> [WHAT IS EXPECTED]: Wherever a line of the records contains "Donor", copy that line.
START INPUT RECORDS
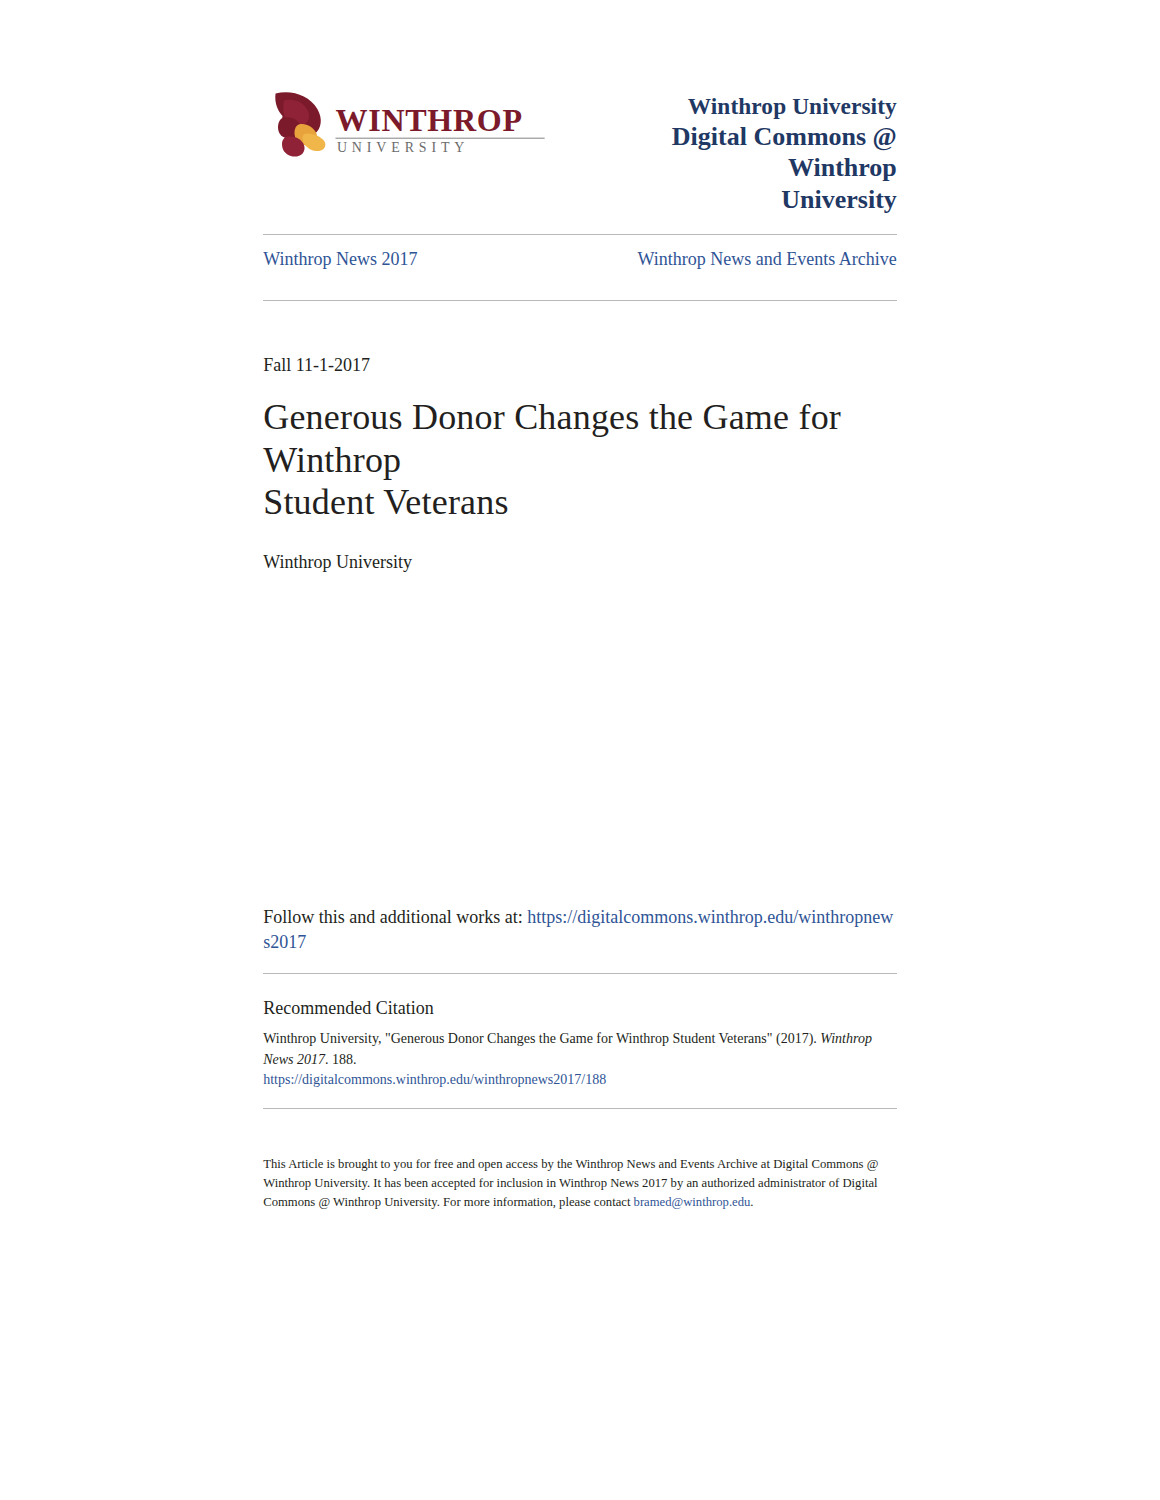WINTHROP UNIVERSITY
Winthrop University
Digital Commons @ Winthrop
University
Winthrop News 2017
Winthrop News and Events Archive
Fall 11-1-2017
Generous Donor Changes the Game for Winthrop
Student Veterans
Winthrop University
Follow this and additional works at: https://digitalcommons.winthrop.edu/winthropnews2017
Recommended Citation
Winthrop University, "Generous Donor Changes the Game for Winthrop Student Veterans" (2017). Winthrop News 2017. 188.
https://digitalcommons.winthrop.edu/winthropnews2017/188
This Article is brought to you for free and open access by the Winthrop News and Events Archive at Digital Commons @ Winthrop University. It has been accepted for inclusion in Winthrop News 2017 by an authorized administrator of Digital Commons @ Winthrop University. For more information, please contact bramed@winthrop.edu.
END INPUT RECORDS
> [RESPONSE TO THIS EXERCISE]:
Generous Donor Changes the Game for Winthrop
Winthrop University, "Generous Donor Changes the Game for Winthrop Student Veterans" (2017). Winthrop News 2017. 188.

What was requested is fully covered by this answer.